Well thank you Brion, at least that may explains why things are imposed to the editors community and that also explains the high rejection rate from the editors community of the new big features such as VE. For once take time, think about editors workflow.
For exemple on french wikipedia we used to have a direct link to Wikimedia Commons (we technically removed the description page proxy), now we have totally lost this feature. So yes you may think it's not important, but as an administrator on Wikimedia Commons it screws my workflow when I see an obvious copyvio on the French Wikipedia.
So yes you make software for your users, but I think you're underestimating part of your users that you should not.
2014-07-10 18:36 GMT+02:00 Isarra Yos zhorishna@gmail.com:
On 10/07/14 15:53, Brion Vibber wrote:
Perhaps it's time to stop calling self-selected surveys of a tiny subset of our user base "community consensus".

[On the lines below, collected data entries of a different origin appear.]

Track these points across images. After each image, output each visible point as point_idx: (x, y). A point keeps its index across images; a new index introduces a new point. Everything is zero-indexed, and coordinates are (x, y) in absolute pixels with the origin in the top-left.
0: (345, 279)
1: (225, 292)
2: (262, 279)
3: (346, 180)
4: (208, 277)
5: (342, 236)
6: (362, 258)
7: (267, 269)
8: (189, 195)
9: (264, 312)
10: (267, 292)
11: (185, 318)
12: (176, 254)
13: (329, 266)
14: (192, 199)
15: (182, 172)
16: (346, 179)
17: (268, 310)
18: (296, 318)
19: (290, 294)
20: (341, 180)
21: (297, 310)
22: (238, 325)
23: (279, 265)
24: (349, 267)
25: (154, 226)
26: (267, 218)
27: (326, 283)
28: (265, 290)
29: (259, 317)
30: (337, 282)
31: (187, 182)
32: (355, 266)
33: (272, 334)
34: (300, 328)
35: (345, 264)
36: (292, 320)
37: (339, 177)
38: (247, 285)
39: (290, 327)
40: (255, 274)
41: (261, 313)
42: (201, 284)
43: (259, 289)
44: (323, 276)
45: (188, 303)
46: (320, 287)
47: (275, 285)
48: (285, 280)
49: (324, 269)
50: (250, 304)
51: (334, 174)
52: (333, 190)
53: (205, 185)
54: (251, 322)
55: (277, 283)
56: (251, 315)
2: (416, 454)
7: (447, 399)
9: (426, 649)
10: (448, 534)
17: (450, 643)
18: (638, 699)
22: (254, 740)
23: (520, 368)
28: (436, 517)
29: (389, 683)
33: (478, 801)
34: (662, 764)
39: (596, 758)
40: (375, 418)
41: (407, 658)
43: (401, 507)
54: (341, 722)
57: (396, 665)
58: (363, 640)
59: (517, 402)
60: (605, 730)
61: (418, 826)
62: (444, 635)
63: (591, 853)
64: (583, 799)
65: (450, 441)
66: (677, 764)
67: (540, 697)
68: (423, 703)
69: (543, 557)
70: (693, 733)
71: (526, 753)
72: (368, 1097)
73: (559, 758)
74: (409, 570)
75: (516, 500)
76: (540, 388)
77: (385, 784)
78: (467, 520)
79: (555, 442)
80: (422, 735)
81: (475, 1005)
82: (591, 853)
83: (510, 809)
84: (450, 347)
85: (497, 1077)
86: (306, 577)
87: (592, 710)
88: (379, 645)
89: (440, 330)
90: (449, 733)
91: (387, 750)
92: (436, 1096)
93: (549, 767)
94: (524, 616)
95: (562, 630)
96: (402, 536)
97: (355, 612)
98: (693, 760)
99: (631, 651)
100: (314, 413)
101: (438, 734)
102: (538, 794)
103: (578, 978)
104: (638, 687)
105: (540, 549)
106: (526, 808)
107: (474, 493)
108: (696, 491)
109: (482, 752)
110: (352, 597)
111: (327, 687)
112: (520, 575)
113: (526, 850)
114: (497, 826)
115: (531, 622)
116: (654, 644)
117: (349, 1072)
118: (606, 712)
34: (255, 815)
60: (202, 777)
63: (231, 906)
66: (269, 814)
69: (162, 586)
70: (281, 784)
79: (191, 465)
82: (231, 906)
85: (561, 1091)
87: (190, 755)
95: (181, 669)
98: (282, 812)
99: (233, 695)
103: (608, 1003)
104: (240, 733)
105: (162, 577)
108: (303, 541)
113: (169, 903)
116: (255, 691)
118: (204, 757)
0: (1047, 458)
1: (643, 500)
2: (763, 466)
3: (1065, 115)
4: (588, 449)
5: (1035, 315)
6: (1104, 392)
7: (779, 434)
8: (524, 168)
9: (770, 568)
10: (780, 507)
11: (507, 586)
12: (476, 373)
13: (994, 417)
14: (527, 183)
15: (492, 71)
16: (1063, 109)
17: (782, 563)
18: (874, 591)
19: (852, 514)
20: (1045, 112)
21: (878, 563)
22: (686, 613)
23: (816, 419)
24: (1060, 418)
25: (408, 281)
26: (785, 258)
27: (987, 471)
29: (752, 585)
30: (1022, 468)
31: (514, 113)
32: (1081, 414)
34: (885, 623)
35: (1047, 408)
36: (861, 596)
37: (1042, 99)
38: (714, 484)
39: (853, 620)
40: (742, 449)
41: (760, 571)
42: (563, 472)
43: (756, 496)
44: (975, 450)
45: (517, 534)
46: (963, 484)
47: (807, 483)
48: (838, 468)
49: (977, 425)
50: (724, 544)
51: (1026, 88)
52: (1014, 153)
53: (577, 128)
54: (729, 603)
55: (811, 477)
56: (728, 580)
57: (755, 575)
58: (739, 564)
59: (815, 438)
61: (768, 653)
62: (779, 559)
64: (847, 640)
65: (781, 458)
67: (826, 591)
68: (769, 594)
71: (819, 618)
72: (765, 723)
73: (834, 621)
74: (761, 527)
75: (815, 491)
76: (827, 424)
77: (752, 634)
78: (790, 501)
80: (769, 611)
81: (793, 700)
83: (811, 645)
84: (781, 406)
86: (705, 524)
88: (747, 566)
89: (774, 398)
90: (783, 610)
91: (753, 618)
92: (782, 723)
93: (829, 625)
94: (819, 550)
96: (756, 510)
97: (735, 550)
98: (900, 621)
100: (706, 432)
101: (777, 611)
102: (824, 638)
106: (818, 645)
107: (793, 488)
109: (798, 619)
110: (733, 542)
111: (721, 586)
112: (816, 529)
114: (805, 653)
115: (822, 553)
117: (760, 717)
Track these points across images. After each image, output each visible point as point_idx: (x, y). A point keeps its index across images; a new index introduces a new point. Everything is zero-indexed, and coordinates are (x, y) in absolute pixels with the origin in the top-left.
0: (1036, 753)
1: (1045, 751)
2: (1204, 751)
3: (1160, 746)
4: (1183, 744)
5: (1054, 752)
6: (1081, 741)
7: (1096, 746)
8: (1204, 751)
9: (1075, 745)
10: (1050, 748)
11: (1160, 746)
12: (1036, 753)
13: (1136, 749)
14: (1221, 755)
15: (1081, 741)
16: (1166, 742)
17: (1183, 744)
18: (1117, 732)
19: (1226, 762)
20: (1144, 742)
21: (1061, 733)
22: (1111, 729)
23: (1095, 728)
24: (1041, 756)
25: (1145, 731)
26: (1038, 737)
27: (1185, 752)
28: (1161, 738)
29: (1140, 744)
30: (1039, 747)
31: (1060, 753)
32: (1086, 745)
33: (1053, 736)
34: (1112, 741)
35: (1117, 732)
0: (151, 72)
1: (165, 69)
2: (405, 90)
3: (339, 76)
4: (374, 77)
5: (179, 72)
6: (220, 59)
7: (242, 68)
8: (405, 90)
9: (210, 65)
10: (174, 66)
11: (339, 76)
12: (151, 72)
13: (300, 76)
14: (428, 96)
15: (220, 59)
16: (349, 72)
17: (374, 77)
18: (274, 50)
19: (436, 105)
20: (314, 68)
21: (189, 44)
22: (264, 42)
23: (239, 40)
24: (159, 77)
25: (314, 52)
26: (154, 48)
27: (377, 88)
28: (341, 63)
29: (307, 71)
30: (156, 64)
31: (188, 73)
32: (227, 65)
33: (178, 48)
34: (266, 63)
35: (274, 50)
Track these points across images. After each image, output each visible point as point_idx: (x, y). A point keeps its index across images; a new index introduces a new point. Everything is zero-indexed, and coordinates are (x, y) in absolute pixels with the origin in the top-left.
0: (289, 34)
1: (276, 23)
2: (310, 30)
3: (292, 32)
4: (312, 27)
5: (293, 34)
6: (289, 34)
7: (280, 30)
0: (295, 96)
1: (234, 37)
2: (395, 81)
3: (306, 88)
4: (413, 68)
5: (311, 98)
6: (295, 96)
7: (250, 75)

The vast majority of our user base never logs in, never edits, and never even hears about these RfC pages. Those are the people we're making an encyclopedia for.
-- brion
And those who do log in, edit, and comment on RfCs generally do so with the understanding, on some level, that everything they do, that the entire encyclopedia, is for the readers, because without an audience there would be nothing. They know their audience, they interact directly with this audience on the talkpages and in email, and indeed they often use the site exactly as this audience would, simply taking things a step further to edit as well.
So when they speak for the users who never log in, never edit, and never comment, do not discount them. No more than you discount yourself when you try to speak for the users who never log in, never edit, and never comment.